Items from a data source
---+---
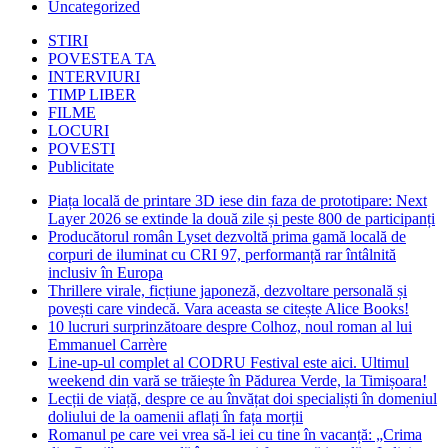
Uncategorized
STIRI
POVESTEA TA
INTERVIURI
TIMP LIBER
FILME
LOCURI
POVESTI
Publicitate
Piața locală de printare 3D iese din faza de prototipare: Next
Layer 2026 se extinde la două zile și peste 800 de participanți
Producătorul român Lyset dezvoltă prima gamă locală de
corpuri de iluminat cu CRI 97, performanță rar întâlnită
inclusiv în Europa
Thrillere virale, ficțiune japoneză, dezvoltare personală și
povești care vindecă. Vara aceasta se citește Alice Books!
10 lucruri surprinzătoare despre Colhoz, noul roman al lui
Emmanuel Carrère
Line-up-ul complet al CODRU Festival este aici. Ultimul
weekend din vară se trăiește în Pădurea Verde, la Timișoara!
Lecții de viață, despre ce au învățat doi specialiști în domeniul
doliului de la oamenii aflați în fața morții
Romanul pe care vei vrea să-l iei cu tine în vacanță: „Crima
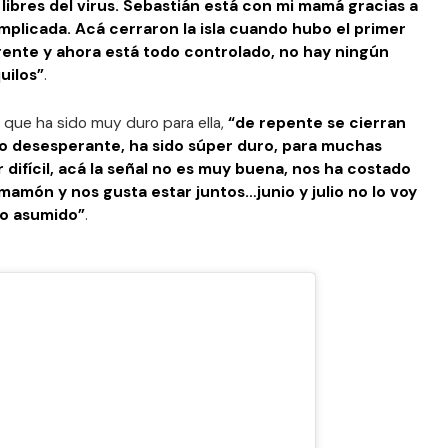
 libres del virus. Sebastián está con mi mamá gracias a
plicada. Acá cerraron la isla cuando hubo el primer
gente y ahora está todo controlado, no hay ningún
uilos”
.
o que ha sido muy duro para ella,
“de repente se cierran
oco desesperante, ha sido súper duro, para muchas
difícil, acá la señal no es muy buena, nos ha costado
mamón y nos gusta estar juntos…junio y julio no lo voy
io asumido”
.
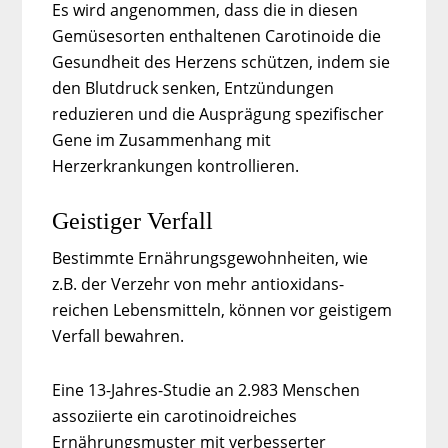
Es wird angenommen, dass die in diesen
Gemüsesorten enthaltenen Carotinoide die
Gesundheit des Herzens schützen, indem sie
den Blutdruck senken, Entzündungen
reduzieren und die Ausprägung spezifischer
Gene im Zusammenhang mit
Herzerkrankungen kontrollieren.
Geistiger Verfall
Bestimmte Ernährungsgewohnheiten, wie
z.B. der Verzehr von mehr antioxidans-
reichen Lebensmitteln, können vor geistigem
Verfall bewahren.
Eine 13-Jahres-Studie an 2.983 Menschen
assoziierte ein carotinoidreiches
Ernährungsmuster mit verbesserter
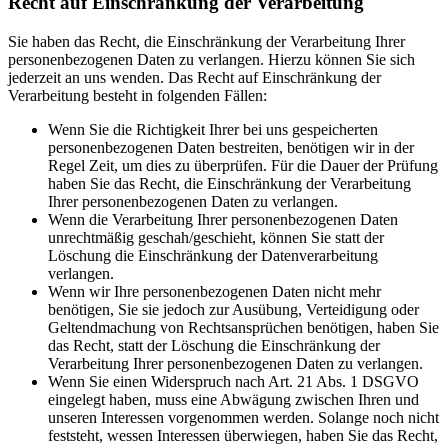
Recht auf Einschränkung der Verarbeitung
Sie haben das Recht, die Einschränkung der Verarbeitung Ihrer
personenbezogenen Daten zu verlangen. Hierzu können Sie sich
jederzeit an uns wenden. Das Recht auf Einschränkung der
Verarbeitung besteht in folgenden Fällen:
Wenn Sie die Richtigkeit Ihrer bei uns gespeicherten
personenbezogenen Daten bestreiten, benötigen wir in der
Regel Zeit, um dies zu überprüfen. Für die Dauer der Prüfung
haben Sie das Recht, die Einschränkung der Verarbeitung
Ihrer personenbezogenen Daten zu verlangen.
Wenn die Verarbeitung Ihrer personenbezogenen Daten
unrechtmäßig geschah/geschieht, können Sie statt der
Löschung die Einschränkung der Datenverarbeitung
verlangen.
Wenn wir Ihre personenbezogenen Daten nicht mehr
benötigen, Sie sie jedoch zur Ausübung, Verteidigung oder
Geltendmachung von Rechtsansprüchen benötigen, haben Sie
das Recht, statt der Löschung die Einschränkung der
Verarbeitung Ihrer personenbezogenen Daten zu verlangen.
Wenn Sie einen Widerspruch nach Art. 21 Abs. 1 DSGVO
eingelegt haben, muss eine Abwägung zwischen Ihren und
unseren Interessen vorgenommen werden. Solange noch nicht
feststeht, wessen Interessen überwiegen, haben Sie das Recht,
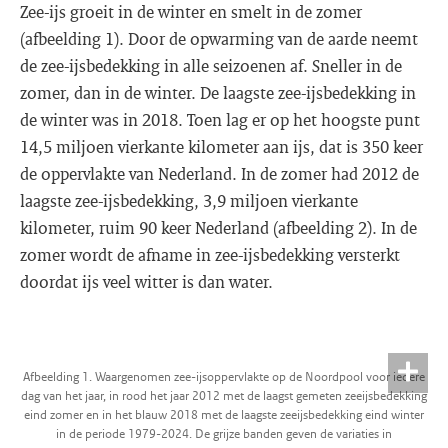
Zee-ijs groeit in de winter en smelt in de zomer
(afbeelding 1). Door de opwarming van de aarde neemt
de zee-ijsbedekking in alle seizoenen af. Sneller in de
zomer, dan in de winter. De laagste zee-ijsbedekking in
de winter was in 2018. Toen lag er op het hoogste punt
14,5 miljoen vierkante kilometer aan ijs, dat is 350 keer
de oppervlakte van Nederland. In de zomer had 2012 de
laagste zee-ijsbedekking, 3,9 miljoen vierkante
kilometer, ruim 90 keer Nederland (afbeelding 2). In de
zomer wordt de afname in zee-ijsbedekking versterkt
doordat ijs veel witter is dan water.
Afbeelding 1. Waargenomen zee-ijsoppervlakte op de Noordpool voor iedere
dag van het jaar, in rood het jaar 2012 met de laagst gemeten zeeijsbedekking
eind zomer en in het blauw 2018 met de laagste zeeijsbedekking eind winter
in de periode 1979-2024. De grijze banden geven de variaties in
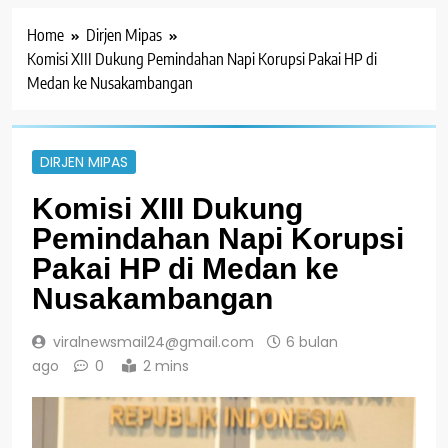
Home
Dirjen Mipas
Komisi XIII Dukung Pemindahan Napi Korupsi Pakai HP di
Medan ke Nusakambangan
DIRJEN MIPAS
Komisi XIII Dukung
Pemindahan Napi Korupsi
Pakai HP di Medan ke
Nusakambangan
viralnewsmail24@gmail.com
6 bulan
ago
0
2 mins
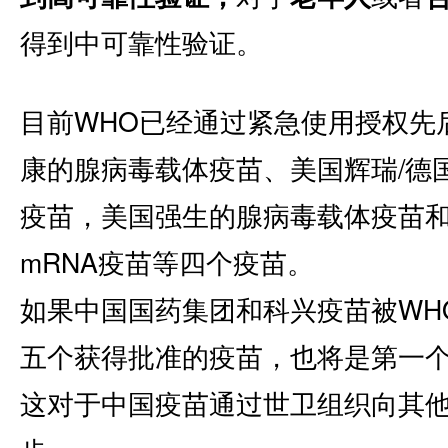
得到中可靠性验证。
目前WHO已经通过紧急使用授权先
康的腺病毒载体疫苗、美国辉瑞/德国Bi
疫苗，美国强生的腺病毒载体疫苗和美
mRNA疫苗等四个疫苗。
如果中国国药集团和科兴疫苗被WH
五个获得批准的疫苗，也将是第一
这对于中国疫苗通过世卫组织向其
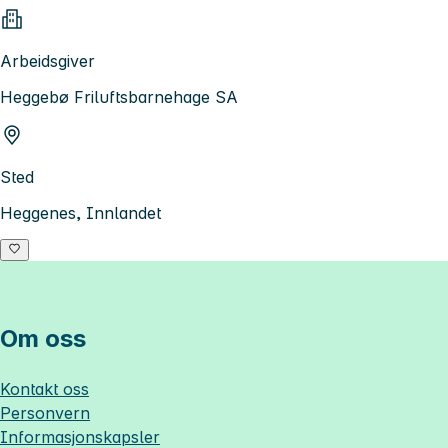
Arbeidsgiver
Heggebø Friluftsbarnehage SA
Sted
Heggenes, Innlandet
Om oss
Kontakt oss
Personvern
Informasjonskapsler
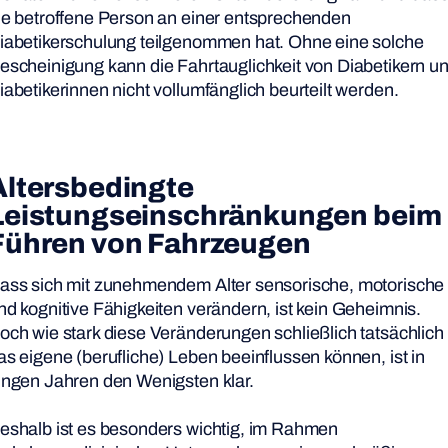
ie betroffene Person an einer entsprechenden
iabetikerschulung teilgenommen hat. Ohne eine solche
escheinigung kann die Fahrtauglichkeit von Diabetikern u
iabetikerinnen nicht vollumfänglich beurteilt werden.
Altersbedingte
Leistungseinschränkungen
beim
Führen von Fahrzeugen
ass sich mit zunehmendem Alter sensorische, motorische
nd kognitive Fähigkeiten verändern, ist kein Geheimnis.
och wie stark diese Veränderungen schließlich tatsächlich
as eigene (berufliche) Leben beeinflussen können, ist in
ungen Jahren den Wenigsten klar.
eshalb ist es besonders wichtig, im Rahmen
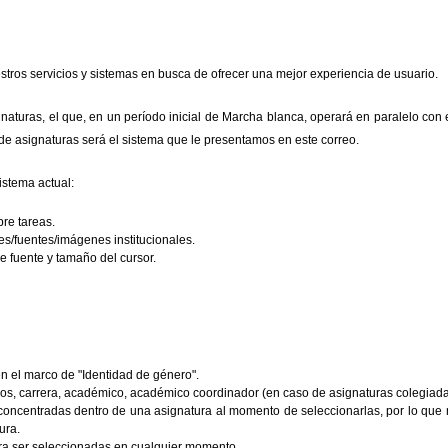
ros servicios y sistemas en busca de ofrecer una mejor experiencia de usuario.
aturas, el que, en un período inicial de Marcha blanca, operará en paralelo con 
de asignaturas será el sistema que le presentamos en este correo.
istema actual:
bre tareas.
es/fuentes/imágenes institucionales.
e fuente y tamaño del cursor.
en el marco de "Identidad de género".
os, carrera, académico, académico coordinador (en caso de asignaturas colegiadas
 concentradas dentro de una asignatura al momento de seleccionarlas, por lo que no
ura.
ra ser seleccionadas en cualquier momento.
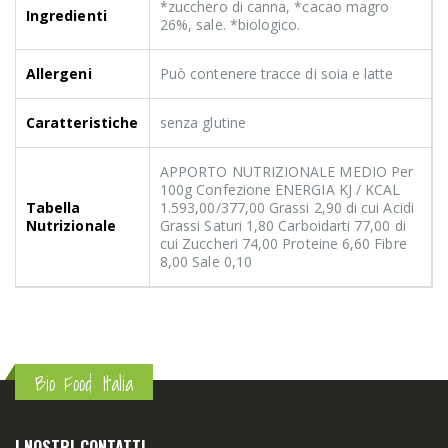
*zucchero di canna, *cacao magro
Ingredienti
26%, sale. *biologico.
Allergeni
Può contenere tracce di soia e latte
Caratteristiche
senza glutine
APPORTO NUTRIZIONALE MEDIO Per
100g Confezione ENERGIA KJ / KCAL
Tabella
1.593,00/377,00 Grassi 2,90 di cui Acidi
Nutrizionale
Grassi Saturi 1,80 Carboidarti 77,00 di
cui Zuccheri 74,00 Proteine 6,60 Fibre
8,00 Sale 0,10
Bio Food Italia
I NOSTRI CONTATTI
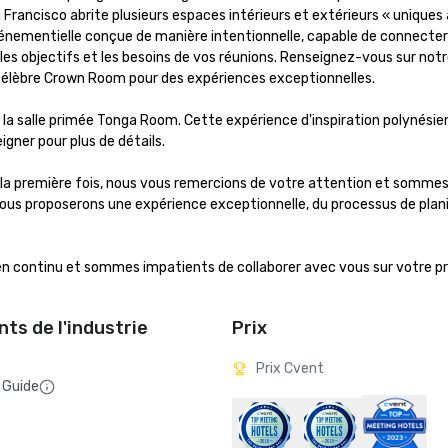
rancisco abrite plusieurs espaces intérieurs et extérieurs « uniques 
énementielle conçue de manière intentionnelle, capable de connecter l
 les objectifs et les besoins de vos réunions. Renseignez-vous sur notre
 célèbre Crown Room pour des expériences exceptionnelles.

 la salle primée Tonga Room. Cette expérience d'inspiration polynésie
gner pour plus de détails.

 la première fois, nous vous remercions de votre attention et sommes
ous proposerons une expérience exceptionnelle, du processus de planif
ien continu et sommes impatients de collaborer avec vous sur votre pr
ts de l'industrie
Prix
Prix Cvent
 Guide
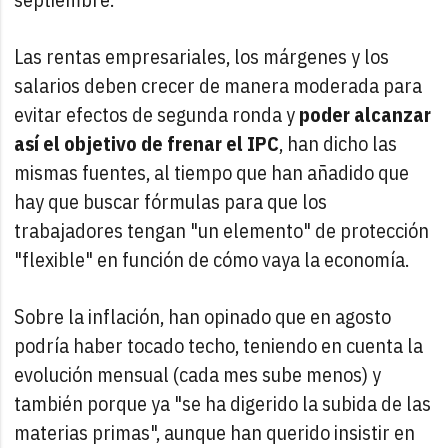
Las rentas empresariales, los márgenes y los
salarios deben crecer de manera moderada para
evitar efectos de segunda ronda y
poder alcanzar
así el objetivo de frenar el IPC
, han dicho las
mismas fuentes, al tiempo que han añadido que
hay que buscar fórmulas para que los
trabajadores tengan "un elemento" de protección
"flexible" en función de cómo vaya la economía.
Sobre la inflación, han opinado que en agosto
podría haber tocado techo, teniendo en cuenta la
evolución mensual (cada mes sube menos) y
también porque ya "se ha digerido la subida de las
materias primas", aunque han querido insistir en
---+---
EXERCISE INSTRUCTIONS
Output exactly the lines from the first line of the records through the line containing "Romanul pe care". Leave out every picture.

OUTPUT OF THE TASK
Uncategorized
STIRI
POVESTEA TA
INTERVIURI
TIMP LIBER
FILME
LOCURI
POVESTI
Publicitate
Piața locală de printare 3D iese din faza de prototipare: Next
Layer 2026 se extinde la două zile și peste 800 de participanți
Producătorul român Lyset dezvoltă prima gamă locală de
corpuri de iluminat cu CRI 97, performanță rar întâlnită
inclusiv în Europa
Thrillere virale, ficțiune japoneză, dezvoltare personală și
povești care vindecă. Vara aceasta se citește Alice Books!
10 lucruri surprinzătoare despre Colhoz, noul roman al lui
Emmanuel Carrère
Line-up-ul complet al CODRU Festival este aici. Ultimul
weekend din vară se trăiește în Pădurea Verde, la Timișoara!
Lecții de viață, despre ce au învățat doi specialiști în domeniul
doliului de la oamenii aflați în fața morții
Romanul pe care vei vrea să-l iei cu tine în vacanță: „Crima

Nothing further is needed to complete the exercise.